「リアルで考えさせられる」小4女子が上級生から受けた性被害を描く衝撃の実話。作者が語る性教育の“現在”とは

「リアルで考えさせられる」小4女子が上級生から受けた性被害を描く衝撃の実話。作者が語る性教育の“現在”とは


漫画家・ちくまサラさんが実体験を元に子どもの性被害を描いた『10歳で性被害にあいました 誰にも相談できない』。加害者も被害者も小学生という、どの学校でも起こり得る問題を扱い、被害にあった子どもの視点だけでなく、親や教師といった周囲の大人の立場からも描いている。読者からは「リアルで考えさせられる」「学びに繋がる部分も多い」などのコメントが寄せられ、性被害について考えるきっかけにつながっているようだ。今回は、子どもたちが自分を守るために必要な知識を身につけられる“性教育などの取り組み”について、著者に話を聞いた。

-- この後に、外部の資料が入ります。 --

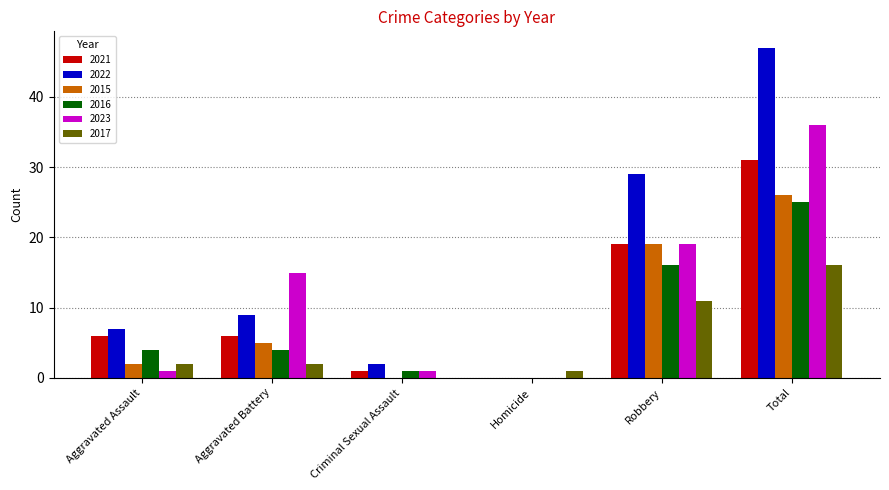

What are all the series names shown in the legend?

2021, 2022, 2015, 2016, 2023, 2017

■エスカレートする上級生からの性被害。自分を守るためにとるべき行動とは

初めて放送委員会に入ることになった小学4年生・餡藤なるみ。憧れていた放送委員会にワクワクしていたが、同じ委員会の6年生・討田ゲンシがスカートめくりや卑猥な発言を繰り返し、性的な嫌がらせをすることが気になるようになっていく。

ゲンシの行為はどんどんエスカレート。しかし、学校でも家でも性教育を受けていなかったなるみは、先生や親、友達にもどう相談すればよいのか分からず悩んでいた。

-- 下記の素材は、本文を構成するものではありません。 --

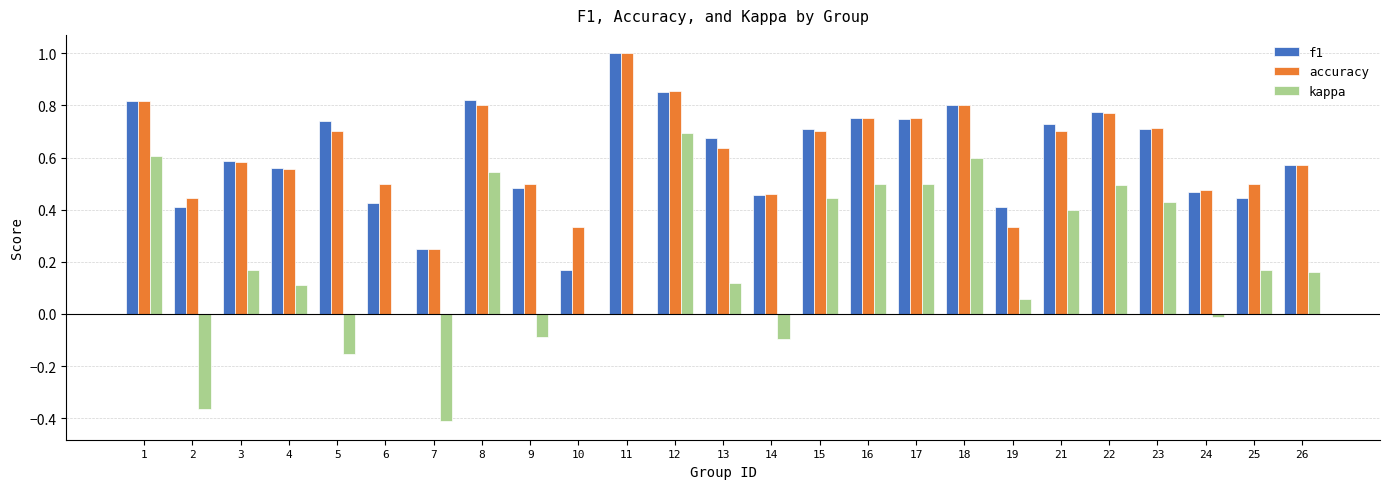

What is the sum of the f1 values at 9 and 11?

1.5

そんなある日、とうとう二人きりの放送室で事件が起こるーー。



■「一人でも多くの人に性教育の大切さが伝われば」著者の思い

スカートをめくったり、下品なことを言ったりーー。作中では、なるみが学校でゲンシの行動に悩まされる姿が描かれる。ゲンシに対するなるみの心情を作者のちくまサラさんに聞くと、「『されたくない。けど、どうしたらいいか分からない』『抵抗したらどうなるか分からないから怖い』『誰に何て言って相談したらいいか分からない』『相談するのが恥ずかしいし、言ったらどうなるか分からないから不安』などです。『嫌だ』という感覚はしっかりとあるものの、分からないことだらけで、『嫌だ』から先に進む知識がないんです」と教えてくれた。

『嫌だ』と思ってもどう行動していいかわからない子どもは多い。現在、小学生・未就学児等を対象にした「プライベートゾーン等の啓発キャンペーン」など、子供たちに自分を守るための知識を持ってもらう活動が行われ始めた。一方、本作に出てくる、ゲンシの親が“スカートめくりとかのぞきとか 私が子供の頃は普通でしたよ?”と言うシーンや、男性教師の態度など、知識のない大人にも必要な教育ではと考えさせられる。

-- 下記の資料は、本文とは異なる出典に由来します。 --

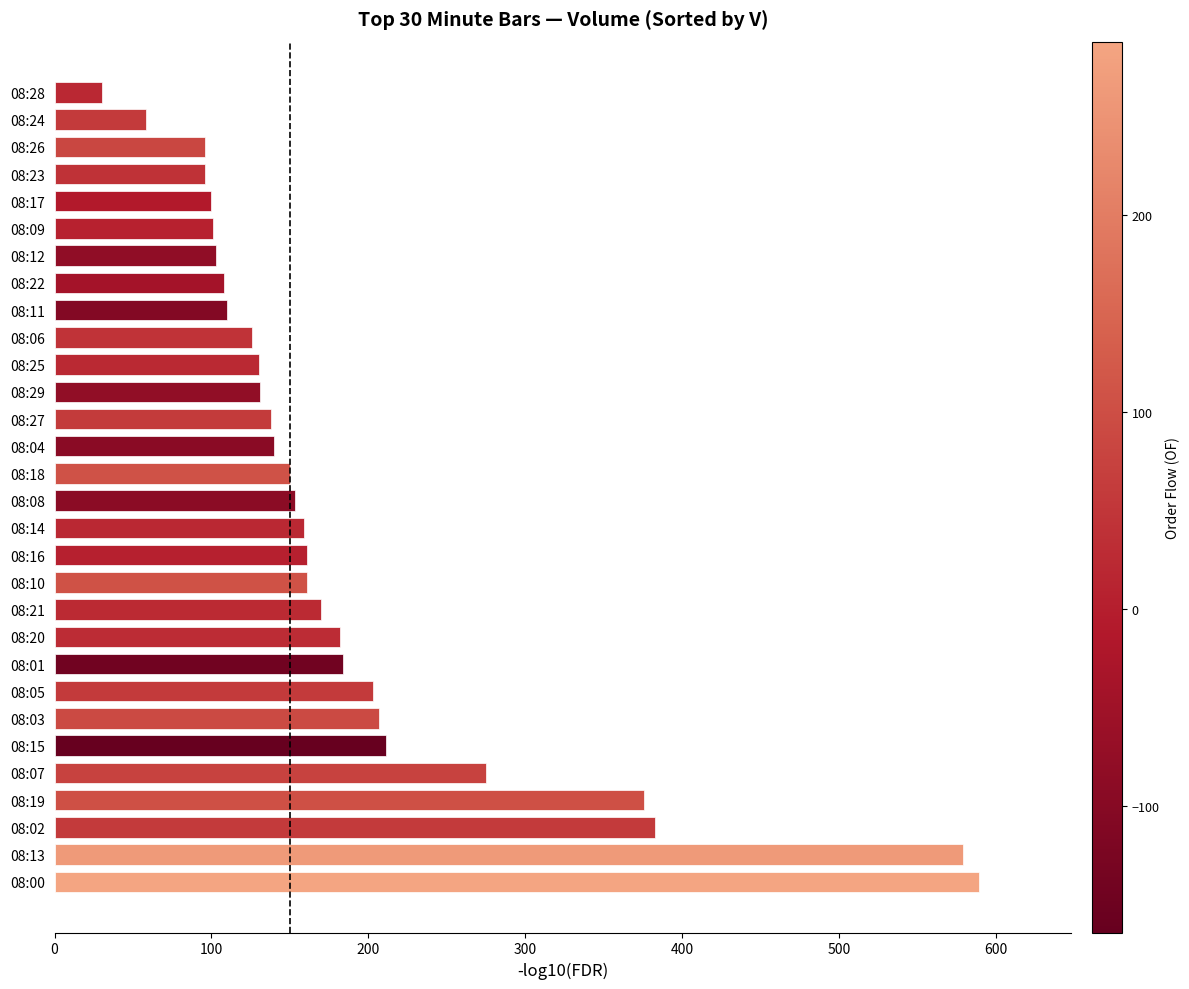

The value at 08:15 is 211. True or false?

True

現在行われ始めている子供たちへの性教育について、ちくまさんは「いろいろな活動やキャンペーンが広がっているのはとても良いことだと思うのですが、長い目で見たらまだまだスタートラインでしかありません」と話し、「興味のある人だけが情報を集め、興味のない大人は昔の価値観のまま止まってしまっている」という状況を問題視しているという。たとえば、“最近はエロ規制が厳しいだけ”と受け取ってしまったり、“自分は何も学ばなくても大人になれたのだから性教育を変える必要はない”と考えてしまう大人が少なくない。

そのために「一人でも多くの人が価値観をアップデートし、周りに広めていくしかないと思います。私も、私の作品を読んでいただくことで少しでも多くの人に性教育を教えることの大切さが伝わればいいなと思っています」と今後への思いを語った。子どもも大人も直面しうる葛藤を丁寧に描き出し、性教育にまつわる課題を自分ごととして捉えるきっかけを与えてくれる本作。ぜひ読んで感じ取ってほしい。